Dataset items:
⁂

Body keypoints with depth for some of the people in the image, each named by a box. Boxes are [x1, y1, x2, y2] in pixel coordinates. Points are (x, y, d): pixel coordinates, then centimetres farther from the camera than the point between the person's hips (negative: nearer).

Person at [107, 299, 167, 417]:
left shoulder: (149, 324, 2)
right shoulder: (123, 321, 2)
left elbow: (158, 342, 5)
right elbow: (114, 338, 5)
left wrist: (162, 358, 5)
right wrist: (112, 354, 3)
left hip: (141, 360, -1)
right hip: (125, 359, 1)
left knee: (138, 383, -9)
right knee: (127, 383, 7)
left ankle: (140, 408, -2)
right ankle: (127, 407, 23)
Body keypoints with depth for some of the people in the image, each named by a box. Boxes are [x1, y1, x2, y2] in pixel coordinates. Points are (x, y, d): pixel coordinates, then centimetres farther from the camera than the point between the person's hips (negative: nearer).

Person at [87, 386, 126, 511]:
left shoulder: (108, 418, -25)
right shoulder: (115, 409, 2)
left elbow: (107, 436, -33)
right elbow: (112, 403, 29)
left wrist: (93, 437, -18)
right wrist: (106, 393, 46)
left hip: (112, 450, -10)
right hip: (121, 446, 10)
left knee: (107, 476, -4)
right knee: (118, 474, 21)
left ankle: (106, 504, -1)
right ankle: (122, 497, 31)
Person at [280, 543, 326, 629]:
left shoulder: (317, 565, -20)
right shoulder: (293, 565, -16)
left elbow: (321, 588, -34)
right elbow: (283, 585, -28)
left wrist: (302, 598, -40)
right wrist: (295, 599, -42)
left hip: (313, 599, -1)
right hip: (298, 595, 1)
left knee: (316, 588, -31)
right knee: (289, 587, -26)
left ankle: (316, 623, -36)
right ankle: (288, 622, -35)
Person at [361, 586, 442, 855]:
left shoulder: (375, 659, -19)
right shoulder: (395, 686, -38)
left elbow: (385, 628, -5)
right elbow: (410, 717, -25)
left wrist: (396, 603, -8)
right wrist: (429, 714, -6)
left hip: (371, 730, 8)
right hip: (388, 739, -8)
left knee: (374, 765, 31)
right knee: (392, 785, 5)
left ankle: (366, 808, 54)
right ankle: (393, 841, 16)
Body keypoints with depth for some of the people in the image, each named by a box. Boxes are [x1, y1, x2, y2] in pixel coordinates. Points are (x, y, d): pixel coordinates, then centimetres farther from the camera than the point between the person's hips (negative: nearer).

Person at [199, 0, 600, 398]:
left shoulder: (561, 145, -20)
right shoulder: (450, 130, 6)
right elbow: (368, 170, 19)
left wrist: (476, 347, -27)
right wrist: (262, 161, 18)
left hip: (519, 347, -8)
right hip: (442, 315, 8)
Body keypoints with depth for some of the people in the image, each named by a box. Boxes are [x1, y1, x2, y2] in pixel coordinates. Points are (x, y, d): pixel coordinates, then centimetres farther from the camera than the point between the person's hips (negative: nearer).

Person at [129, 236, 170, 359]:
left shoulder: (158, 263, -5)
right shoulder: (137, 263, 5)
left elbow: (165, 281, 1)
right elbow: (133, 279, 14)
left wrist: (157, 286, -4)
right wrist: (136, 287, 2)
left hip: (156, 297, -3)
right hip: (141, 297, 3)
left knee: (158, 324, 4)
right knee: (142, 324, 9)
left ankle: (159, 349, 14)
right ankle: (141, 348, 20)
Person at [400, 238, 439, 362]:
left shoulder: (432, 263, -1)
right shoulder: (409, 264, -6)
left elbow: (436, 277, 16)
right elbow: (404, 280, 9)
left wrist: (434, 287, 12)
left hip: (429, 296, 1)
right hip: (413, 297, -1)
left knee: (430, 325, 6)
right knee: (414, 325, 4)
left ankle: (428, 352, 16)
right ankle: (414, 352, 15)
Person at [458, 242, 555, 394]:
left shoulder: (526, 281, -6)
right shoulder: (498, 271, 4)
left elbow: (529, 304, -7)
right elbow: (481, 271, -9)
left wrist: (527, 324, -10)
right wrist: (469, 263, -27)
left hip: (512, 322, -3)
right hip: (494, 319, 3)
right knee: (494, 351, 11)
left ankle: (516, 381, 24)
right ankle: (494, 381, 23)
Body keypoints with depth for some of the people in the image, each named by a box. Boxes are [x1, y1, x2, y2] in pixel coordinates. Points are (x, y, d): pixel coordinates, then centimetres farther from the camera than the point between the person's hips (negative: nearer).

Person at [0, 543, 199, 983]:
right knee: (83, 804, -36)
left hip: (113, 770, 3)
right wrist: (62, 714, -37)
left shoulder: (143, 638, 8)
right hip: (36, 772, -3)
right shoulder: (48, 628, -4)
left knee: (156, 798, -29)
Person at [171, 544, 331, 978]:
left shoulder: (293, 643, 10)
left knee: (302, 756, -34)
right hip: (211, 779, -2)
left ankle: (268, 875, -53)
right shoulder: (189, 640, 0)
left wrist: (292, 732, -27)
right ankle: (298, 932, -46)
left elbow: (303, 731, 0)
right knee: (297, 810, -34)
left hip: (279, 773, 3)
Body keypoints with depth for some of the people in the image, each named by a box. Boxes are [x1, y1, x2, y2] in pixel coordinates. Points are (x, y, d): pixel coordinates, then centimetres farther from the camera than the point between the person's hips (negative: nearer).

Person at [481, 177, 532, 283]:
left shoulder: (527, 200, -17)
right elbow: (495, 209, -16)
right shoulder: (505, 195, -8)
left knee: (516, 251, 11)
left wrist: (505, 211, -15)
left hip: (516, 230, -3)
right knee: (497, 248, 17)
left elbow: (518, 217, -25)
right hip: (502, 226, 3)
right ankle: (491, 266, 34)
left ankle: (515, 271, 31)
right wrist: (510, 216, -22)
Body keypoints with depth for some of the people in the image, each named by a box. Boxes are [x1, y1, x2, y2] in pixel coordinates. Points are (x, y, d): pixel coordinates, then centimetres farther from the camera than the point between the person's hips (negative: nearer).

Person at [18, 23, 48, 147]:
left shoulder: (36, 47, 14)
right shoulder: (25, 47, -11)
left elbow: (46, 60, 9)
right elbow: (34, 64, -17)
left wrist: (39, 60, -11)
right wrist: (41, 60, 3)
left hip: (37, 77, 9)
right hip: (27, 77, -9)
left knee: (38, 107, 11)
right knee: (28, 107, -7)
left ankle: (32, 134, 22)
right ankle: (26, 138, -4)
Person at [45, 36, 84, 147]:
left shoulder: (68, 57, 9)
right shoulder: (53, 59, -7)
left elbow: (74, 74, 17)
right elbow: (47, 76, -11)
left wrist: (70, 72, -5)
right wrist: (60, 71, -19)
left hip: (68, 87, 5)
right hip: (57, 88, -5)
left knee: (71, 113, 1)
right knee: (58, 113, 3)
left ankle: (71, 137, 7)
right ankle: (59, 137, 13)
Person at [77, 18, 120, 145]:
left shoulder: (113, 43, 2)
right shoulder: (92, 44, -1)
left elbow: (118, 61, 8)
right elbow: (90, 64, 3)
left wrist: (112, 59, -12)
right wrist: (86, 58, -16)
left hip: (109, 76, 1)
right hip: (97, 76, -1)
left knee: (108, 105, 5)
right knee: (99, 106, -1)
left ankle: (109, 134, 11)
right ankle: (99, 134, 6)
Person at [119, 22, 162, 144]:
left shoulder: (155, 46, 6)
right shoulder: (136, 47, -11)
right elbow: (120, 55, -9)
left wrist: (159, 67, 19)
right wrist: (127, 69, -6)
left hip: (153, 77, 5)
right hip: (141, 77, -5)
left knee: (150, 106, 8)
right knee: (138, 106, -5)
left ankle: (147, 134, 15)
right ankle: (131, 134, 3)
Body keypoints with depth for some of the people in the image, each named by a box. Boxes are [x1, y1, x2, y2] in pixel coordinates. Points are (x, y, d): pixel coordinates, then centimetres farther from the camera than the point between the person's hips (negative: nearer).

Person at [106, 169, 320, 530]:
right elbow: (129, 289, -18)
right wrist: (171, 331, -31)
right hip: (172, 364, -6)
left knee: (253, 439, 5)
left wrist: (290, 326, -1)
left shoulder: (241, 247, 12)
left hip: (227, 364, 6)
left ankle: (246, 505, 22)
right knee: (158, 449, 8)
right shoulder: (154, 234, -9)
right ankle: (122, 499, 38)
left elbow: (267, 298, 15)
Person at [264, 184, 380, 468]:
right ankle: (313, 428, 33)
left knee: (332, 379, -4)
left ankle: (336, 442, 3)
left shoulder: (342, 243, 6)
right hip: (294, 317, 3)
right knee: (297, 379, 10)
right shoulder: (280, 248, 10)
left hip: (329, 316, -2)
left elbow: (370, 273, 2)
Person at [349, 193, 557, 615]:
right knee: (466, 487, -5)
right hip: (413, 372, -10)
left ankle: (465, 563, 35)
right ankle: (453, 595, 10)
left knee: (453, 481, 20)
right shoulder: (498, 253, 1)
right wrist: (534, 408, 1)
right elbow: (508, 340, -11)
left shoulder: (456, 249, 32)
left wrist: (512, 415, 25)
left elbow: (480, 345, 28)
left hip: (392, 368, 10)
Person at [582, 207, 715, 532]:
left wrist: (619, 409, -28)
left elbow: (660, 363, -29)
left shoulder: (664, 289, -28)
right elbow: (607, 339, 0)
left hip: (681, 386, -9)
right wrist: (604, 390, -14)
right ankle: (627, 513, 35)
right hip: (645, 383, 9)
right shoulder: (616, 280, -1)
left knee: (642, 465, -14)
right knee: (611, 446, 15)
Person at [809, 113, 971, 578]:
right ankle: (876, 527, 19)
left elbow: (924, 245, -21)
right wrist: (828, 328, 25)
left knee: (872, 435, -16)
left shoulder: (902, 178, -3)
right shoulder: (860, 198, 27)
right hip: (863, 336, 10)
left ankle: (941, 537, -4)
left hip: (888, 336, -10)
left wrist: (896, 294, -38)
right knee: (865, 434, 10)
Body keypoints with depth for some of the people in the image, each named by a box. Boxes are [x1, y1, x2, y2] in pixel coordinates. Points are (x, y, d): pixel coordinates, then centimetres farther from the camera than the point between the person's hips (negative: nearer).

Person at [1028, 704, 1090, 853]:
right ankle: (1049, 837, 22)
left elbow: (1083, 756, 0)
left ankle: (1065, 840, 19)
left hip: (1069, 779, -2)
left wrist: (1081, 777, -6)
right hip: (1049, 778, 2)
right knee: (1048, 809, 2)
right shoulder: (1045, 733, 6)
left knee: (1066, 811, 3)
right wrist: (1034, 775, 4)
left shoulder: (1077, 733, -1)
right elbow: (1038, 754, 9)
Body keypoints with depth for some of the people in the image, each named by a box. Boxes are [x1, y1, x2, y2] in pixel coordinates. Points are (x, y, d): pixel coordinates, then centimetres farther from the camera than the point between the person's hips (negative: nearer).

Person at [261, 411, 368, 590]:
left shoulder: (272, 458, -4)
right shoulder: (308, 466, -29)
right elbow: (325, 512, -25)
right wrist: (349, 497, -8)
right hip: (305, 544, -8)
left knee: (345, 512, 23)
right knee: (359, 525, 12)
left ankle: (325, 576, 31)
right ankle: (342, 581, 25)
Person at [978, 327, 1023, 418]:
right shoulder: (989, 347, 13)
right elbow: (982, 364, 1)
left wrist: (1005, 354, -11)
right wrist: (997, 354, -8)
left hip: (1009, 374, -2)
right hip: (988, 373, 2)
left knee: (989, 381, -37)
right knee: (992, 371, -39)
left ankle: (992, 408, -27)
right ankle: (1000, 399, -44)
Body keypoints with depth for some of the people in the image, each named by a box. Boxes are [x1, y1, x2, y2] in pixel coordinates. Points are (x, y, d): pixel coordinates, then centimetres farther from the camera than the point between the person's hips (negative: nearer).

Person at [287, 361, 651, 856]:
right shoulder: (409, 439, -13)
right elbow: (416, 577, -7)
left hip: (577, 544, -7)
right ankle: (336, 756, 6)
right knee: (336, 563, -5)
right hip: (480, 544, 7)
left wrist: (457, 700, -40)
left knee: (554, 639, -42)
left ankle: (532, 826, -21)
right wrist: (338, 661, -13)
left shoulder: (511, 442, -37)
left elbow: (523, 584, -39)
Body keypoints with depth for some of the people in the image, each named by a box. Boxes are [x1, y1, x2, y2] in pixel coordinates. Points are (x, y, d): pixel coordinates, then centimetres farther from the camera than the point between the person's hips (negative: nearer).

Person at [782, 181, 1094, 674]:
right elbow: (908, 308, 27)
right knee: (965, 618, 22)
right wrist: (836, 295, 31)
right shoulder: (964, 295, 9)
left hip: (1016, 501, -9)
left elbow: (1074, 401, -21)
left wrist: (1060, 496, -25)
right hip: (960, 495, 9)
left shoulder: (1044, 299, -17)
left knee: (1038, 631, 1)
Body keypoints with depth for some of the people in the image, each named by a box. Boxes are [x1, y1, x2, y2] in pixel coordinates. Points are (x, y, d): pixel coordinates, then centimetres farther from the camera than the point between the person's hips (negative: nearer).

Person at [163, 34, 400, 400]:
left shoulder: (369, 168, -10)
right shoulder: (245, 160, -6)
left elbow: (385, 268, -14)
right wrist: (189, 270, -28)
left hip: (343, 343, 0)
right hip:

⁂

### Task prompt
Copy word for word the lines in the records above, starting at the line containing "right shoulder: (280, 248, 10)" and ending at the line containing "right knee: (865, 434, 10)", with both of those lines included.

### Task answer
right shoulder: (280, 248, 10)
left hip: (329, 316, -2)
left elbow: (370, 273, 2)
Person at [349, 193, 557, 615]:
right knee: (466, 487, -5)
right hip: (413, 372, -10)
left ankle: (465, 563, 35)
right ankle: (453, 595, 10)
left knee: (453, 481, 20)
right shoulder: (498, 253, 1)
right wrist: (534, 408, 1)
right elbow: (508, 340, -11)
left shoulder: (456, 249, 32)
left wrist: (512, 415, 25)
left elbow: (480, 345, 28)
left hip: (392, 368, 10)
Person at [582, 207, 715, 532]:
left wrist: (619, 409, -28)
left elbow: (660, 363, -29)
left shoulder: (664, 289, -28)
right elbow: (607, 339, 0)
left hip: (681, 386, -9)
right wrist: (604, 390, -14)
right ankle: (627, 513, 35)
right hip: (645, 383, 9)
right shoulder: (616, 280, -1)
left knee: (642, 465, -14)
right knee: (611, 446, 15)
Person at [809, 113, 971, 578]:
right ankle: (876, 527, 19)
left elbow: (924, 245, -21)
right wrist: (828, 328, 25)
left knee: (872, 435, -16)
left shoulder: (902, 178, -3)
right shoulder: (860, 198, 27)
right hip: (863, 336, 10)
left ankle: (941, 537, -4)
left hip: (888, 336, -10)
left wrist: (896, 294, -38)
right knee: (865, 434, 10)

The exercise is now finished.